Moyens et principaux arguments
À l’appui du recours, la partie requérante invoque une violation de l’article 3, paragraphe 1, de la directive 2001/29/CE (1), ainsi qu’une violation des dispositions combinées des articles 15 et 19 a de la loi sur le droit d’auteur (Urheberrechtsgesetz) et de l’article 97, paragraphe 2, de la même loi (2).
La partie requérante allègue que les plans de réseau sont protégés par le droit d’auteur en tant que représentations à caractère scientifique ou technique. À aucun moment la partie requérante n’a autorisé la partie défenderesse à procéder aux actes d’usage réalisés et elle n’a en particulier pas concédé de droits d’usage. La partie défenderesse n’a pas non plus valablement obtenu d’un tiers les droits d’usage. En utilisant les plans, la partie défenderesse les a mis à la disposition du public ou les lui a communiqués.
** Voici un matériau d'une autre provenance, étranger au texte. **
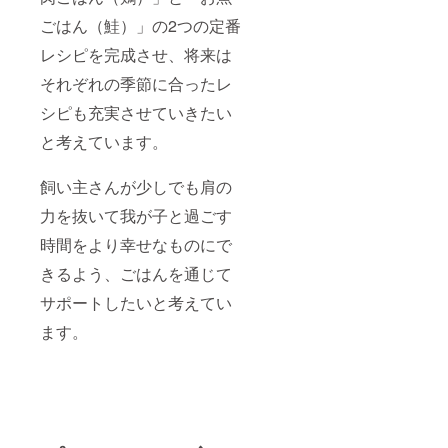
ごはん（鮭）」の2つの定番
レシピを完成させ、将来は
それぞれの季節に合ったレ
シピも充実させていきたい
と考えています。
飼い主さんが少しでも肩の
力を抜いて我が子と過ごす
時間をより幸せなものにで
きるよう、ごはんを通じて
サポートしたいと考えてい
ます。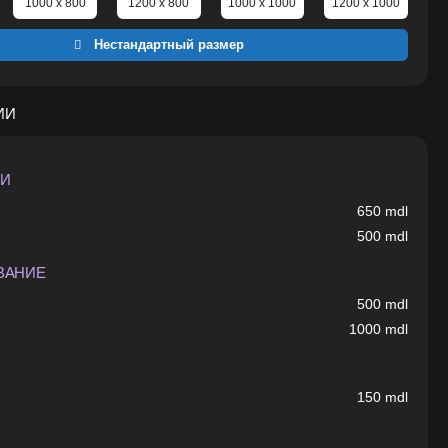
1000 x 800
1200 x 800
1000 x 1000
1200 x 1000
Нестандартный размер
ИИ
КИ
650
mdl
500
mdl
ВАНИЕ
500
mdl
1000
mdl
150
mdl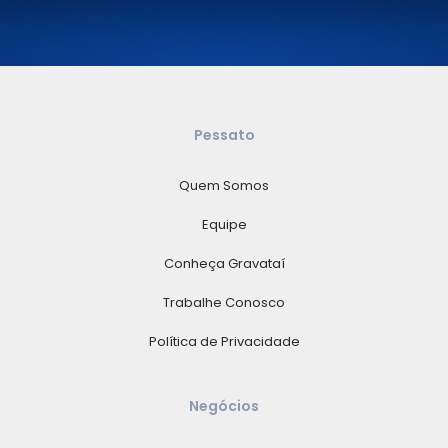
Pessato
Quem Somos
Equipe
Conheça Gravataí
Trabalhe Conosco
Política de Privacidade
Negócios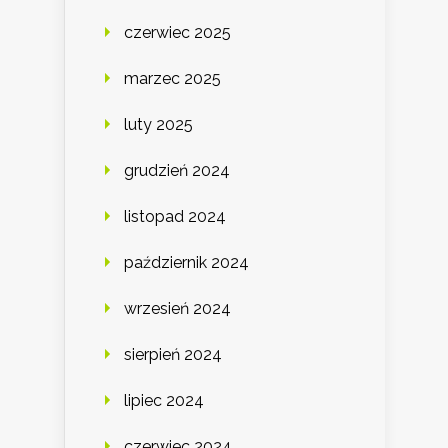
czerwiec 2025
marzec 2025
luty 2025
grudzień 2024
listopad 2024
październik 2024
wrzesień 2024
sierpień 2024
lipiec 2024
czerwiec 2024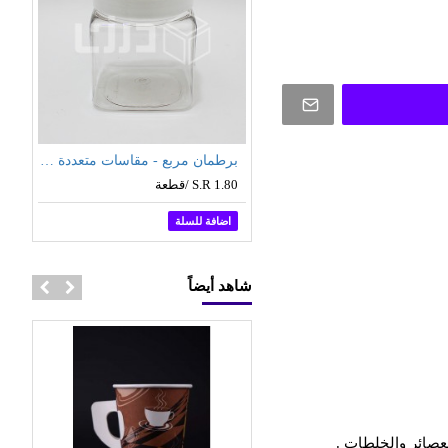
برطمان دائري بغطاء شفاف - مقاسات متعددة (نص درزن 6 حبات بالشدة)
برطمان مربع - مقاسات متعددة (12 حبة بالشدة)
قطعة
S.R 1.80 /قطعة
 للسلة
اضافة للسلة
شاهد أيضاً
عصائر والخلطات .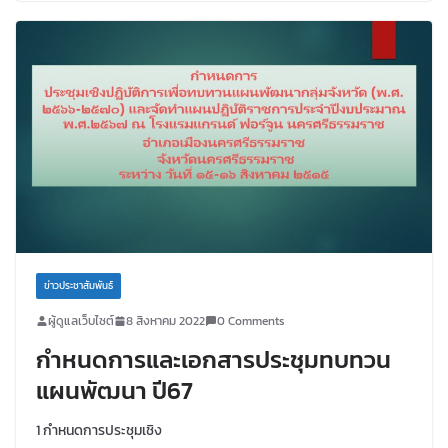
ข่าวประชาสัมพันธ์
ผู้ดูแลเว็บไซต์
8 สิงหาคม 2022
0 Comments
กําหนดการและเอกสารประชุมทบทวน
แผนพัฒนา ปี67
1 กำหนดการประชุมเชิง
En outre, la partie requérante allègue que pour évaluer le préjudice pécuniaire qui lui a été causé, il convient d’avoir recours à un calcul par analogie aux licences. La partie requérante a droit au versement d’une licence adéquate. Des licences d’un montant de 2 020 euros par plan sont reconnues comme étant usuelles et adéquates tant sur le marché allemand que par les juridictions allemandes. Les dommages et intérêts s’élèvent par conséquent à un montant de 10 100 euros.
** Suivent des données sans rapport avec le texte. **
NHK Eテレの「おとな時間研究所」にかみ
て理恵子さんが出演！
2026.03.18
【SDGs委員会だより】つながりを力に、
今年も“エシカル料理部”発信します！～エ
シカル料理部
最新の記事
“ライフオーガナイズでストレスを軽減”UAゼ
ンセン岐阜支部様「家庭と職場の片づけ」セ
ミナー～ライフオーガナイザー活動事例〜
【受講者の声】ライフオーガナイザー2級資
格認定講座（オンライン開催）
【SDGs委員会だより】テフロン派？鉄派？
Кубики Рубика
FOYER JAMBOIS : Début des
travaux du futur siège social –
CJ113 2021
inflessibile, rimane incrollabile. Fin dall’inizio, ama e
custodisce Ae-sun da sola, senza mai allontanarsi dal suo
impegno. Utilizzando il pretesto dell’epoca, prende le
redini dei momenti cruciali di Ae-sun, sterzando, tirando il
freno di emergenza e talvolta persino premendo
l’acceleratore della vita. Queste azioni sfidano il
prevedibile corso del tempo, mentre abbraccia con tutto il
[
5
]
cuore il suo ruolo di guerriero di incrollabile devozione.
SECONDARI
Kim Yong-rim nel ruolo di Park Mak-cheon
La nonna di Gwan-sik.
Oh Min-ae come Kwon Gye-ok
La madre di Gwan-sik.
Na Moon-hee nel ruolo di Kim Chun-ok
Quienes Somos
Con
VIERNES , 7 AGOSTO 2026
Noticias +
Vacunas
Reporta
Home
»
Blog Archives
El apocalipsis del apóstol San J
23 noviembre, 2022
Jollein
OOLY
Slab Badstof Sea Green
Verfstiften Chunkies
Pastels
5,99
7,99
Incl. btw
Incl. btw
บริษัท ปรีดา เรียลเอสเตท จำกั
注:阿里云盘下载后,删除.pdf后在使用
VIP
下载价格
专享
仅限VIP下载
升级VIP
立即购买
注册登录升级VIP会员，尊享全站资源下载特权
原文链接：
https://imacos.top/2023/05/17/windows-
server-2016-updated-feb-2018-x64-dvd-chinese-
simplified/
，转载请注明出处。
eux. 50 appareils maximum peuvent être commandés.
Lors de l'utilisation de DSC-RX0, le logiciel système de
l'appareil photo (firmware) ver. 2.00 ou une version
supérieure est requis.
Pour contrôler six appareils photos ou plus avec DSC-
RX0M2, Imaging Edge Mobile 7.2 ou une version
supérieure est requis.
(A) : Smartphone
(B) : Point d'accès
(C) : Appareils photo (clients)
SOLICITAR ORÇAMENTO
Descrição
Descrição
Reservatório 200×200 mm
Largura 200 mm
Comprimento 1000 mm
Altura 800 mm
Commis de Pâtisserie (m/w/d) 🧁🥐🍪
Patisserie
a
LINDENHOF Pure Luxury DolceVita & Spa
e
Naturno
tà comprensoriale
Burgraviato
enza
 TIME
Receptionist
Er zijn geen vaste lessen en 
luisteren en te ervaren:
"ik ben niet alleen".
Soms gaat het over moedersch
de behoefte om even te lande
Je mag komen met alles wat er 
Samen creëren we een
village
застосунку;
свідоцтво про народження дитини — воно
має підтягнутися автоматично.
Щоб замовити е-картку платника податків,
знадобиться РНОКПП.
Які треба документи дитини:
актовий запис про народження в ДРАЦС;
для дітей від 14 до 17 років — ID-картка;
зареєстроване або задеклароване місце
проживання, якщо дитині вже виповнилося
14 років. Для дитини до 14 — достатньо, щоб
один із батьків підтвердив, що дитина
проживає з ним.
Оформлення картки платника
La partie requérante soutient de plus que la partie défenderesse lui a fait subir un dommage moral qui a été causé à son droit d’auteur exclusif et qu’elle doit dès lors être condamnée à la réparation du dommage moral ainsi qu’à la cessation des actes d’usage litigieux.
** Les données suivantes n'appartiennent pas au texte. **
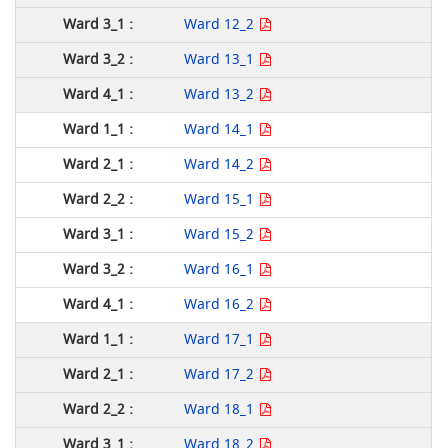
Ward 12_2
Ward 13_1
Ward 13_2
Ward 14_1
Ward 14_2
Ward 15_1
Ward 15_2
Ward 16_1
Ward 16_2
Ward 17_1
Ward 17_2
Ward 18_1
Ward 18_2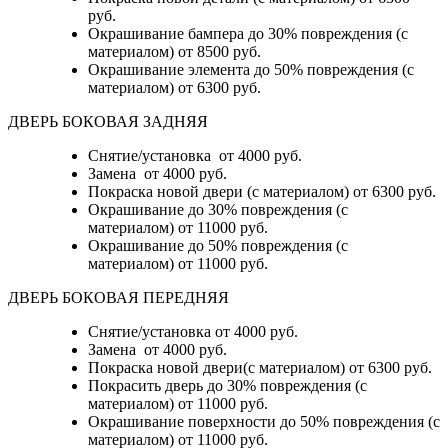
руб.
Окрашивание бампера до 30% повреждения (с
материалом)
от 8500 руб.
Окрашивание элемента до 50% повреждения (с
материалом)
от 6300 руб.
ДВЕРЬ БОКОВАЯ ЗАДНЯЯ
Снятие/установка от 4000 руб.
Замена от 4000 руб.
Покраска новой двери (с материалом) от 6300 руб.
Окрашивание до 30% повреждения (с
материалом) от 11000 руб.
Окрашивание до 50% повреждения (с
материалом) от 11000 руб.
ДВЕРЬ БОКОВАЯ ПЕРЕДНЯЯ
Снятие/установка от 4000 руб.
Замена от 4000 руб.
Покраска новой двери(с материалом) от 6300 руб.
Покрасить дверь до 30% повреждения (с
материалом) от 11000 руб.
Окрашивание поверхности до 50% повреждения (с
материалом) от 11000 руб.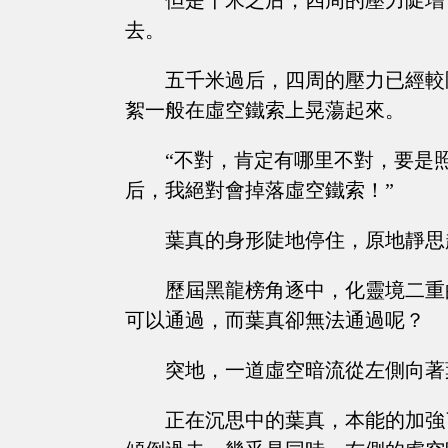
但是千米之后，四周的壓力陡增
去。
五千米過后，四周的壓力已經較
絮一般在虛空鐵索上晃蕩起來。
“不對，肯定有哪里不對，要是
后，我絕對會掉落虛空鐵索！”
葉真的身形陡地停住，原地靜思
歷屆黑龍榜角逐中，化靈境二重
可以通過，而葉真卻無法通過呢？
突地，一道虛空暗流從左側向著
正在沉思中的葉真，本能的加強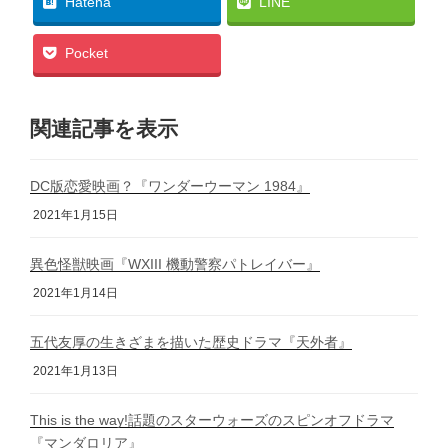
Hatena
LINE
Pocket
関連記事を表示
DC版恋愛映画？『ワンダーウーマン 1984』
2021年1月15日
異色怪獣映画『WXIII 機動警察パトレイバー』
2021年1月14日
五代友厚の生きざまを描いた歴史ドラマ『天外者』
2021年1月13日
This is the way!話題のスターウォーズのスピンオフドラマ
『マンダロリア』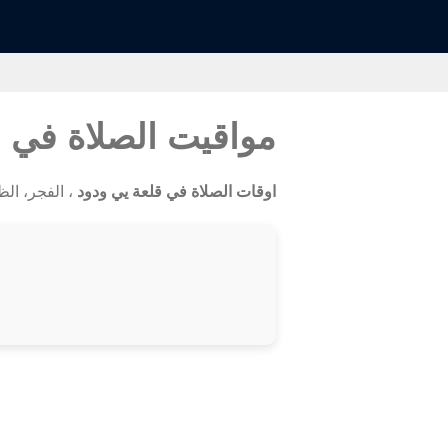
مواقيت الصلاة في 
اوقات الصلاة في قلعة يي ودود
، الفجر، الظه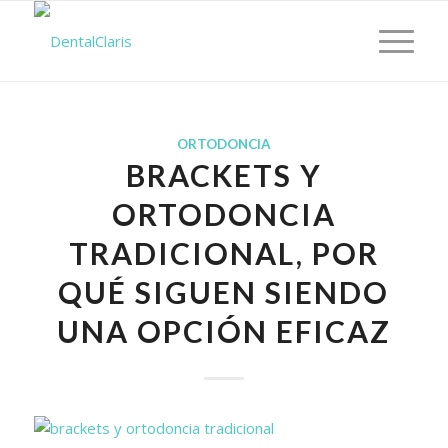
ORTODONCIA
BRACKETS Y
ORTODONCIA
TRADICIONAL, POR
QUÉ SIGUEN SIENDO
UNA OPCIÓN EFICAZ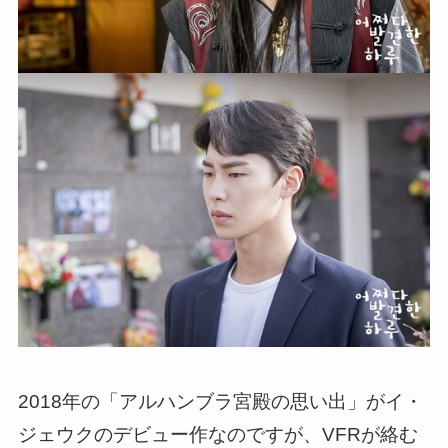
2018年の「アルハンブラ宮殿の思い出」がイ・
ジェウクのデビュー作なのですが、VFRが絡む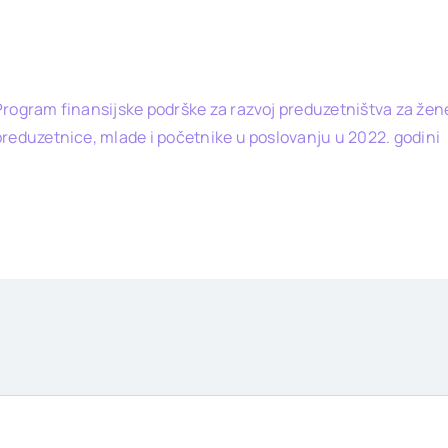
Program finansijske podrške za razvoj preduzetništva za žen
preduzetnice, mlade i početnike u poslovanju u 2022. godini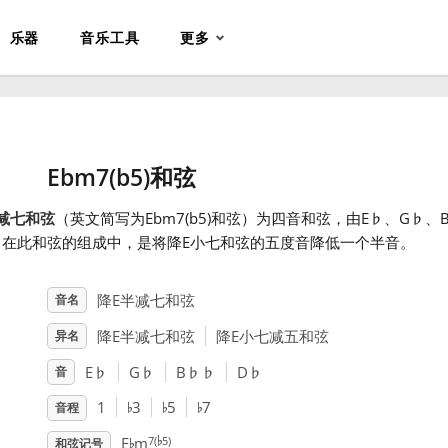
乐器
音乐工具
更多
Ebm7(b5)和弦
减七和弦
（英文简写为Ebm7(b5)和弦）为四音和弦，由E
♭
、G
♭
、
。在此和弦的组成中，是将降E小七和弦的五度音降低一个半音。
降E半减七和弦
音名
降E半减七和弦
降E小七减五和弦
异名
E
♭
G
♭
B
♭
♭
D
♭
音
♭
♭
♭
1
3
5
7
音程
♭
♭
7(
5)
E
m
和弦记号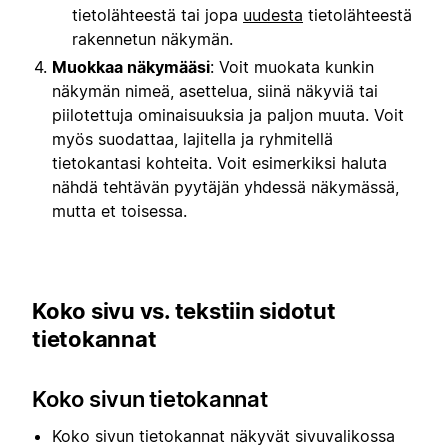
tietolähteestä tai jopa
uudesta
tietolähteestä
rakennetun näkymän.
Muokkaa näkymääsi
: Voit muokata kunkin
näkymän nimeä, asettelua, siinä näkyviä tai
piilotettuja ominaisuuksia ja paljon muuta. Voit
myös suodattaa, lajitella ja ryhmitellä
tietokantasi kohteita. Voit esimerkiksi haluta
nähdä tehtävän pyytäjän yhdessä näkymässä,
mutta et toisessa.
Koko sivu vs. tekstiin sidotut
tietokannat
Koko sivun tietokannat
Koko sivun tietokannat näkyvät sivuvalikossa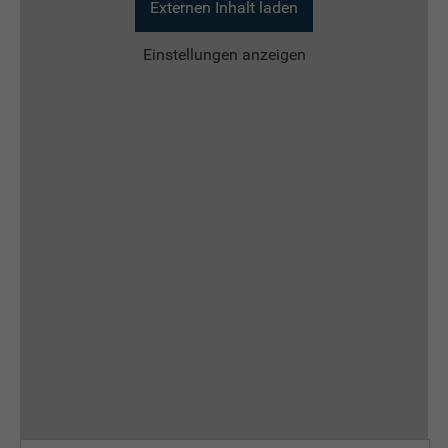
Externen Inhalt laden
Einstellungen anzeigen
Enfin, la partie requérante soutient avoir fait procéder à bon droit à une mise en demeure de la partie défenderesse par voie d’avocat et que celle-ci doit donc l’indemniser des frais nécessaires d’avocats en résultant à concurrence de 2 743,43 euros.
(1) Directive 2001/29/CE du Parlement européen et du Conseil, du 22 mai 2001, sur l'harmonisation de certains aspects du droit d'auteur et des droits voisins dans la société de l'information (JO L 167 du 22 juin 2001).
(2) Urheberrechtsgesetz du 9 septembre 1965 (BGBl. I S. 1273), qui a été en dernier lieu modifiée par l’article 1er de la loi du 5 décembre 2014 (BGBl. I S. 1974).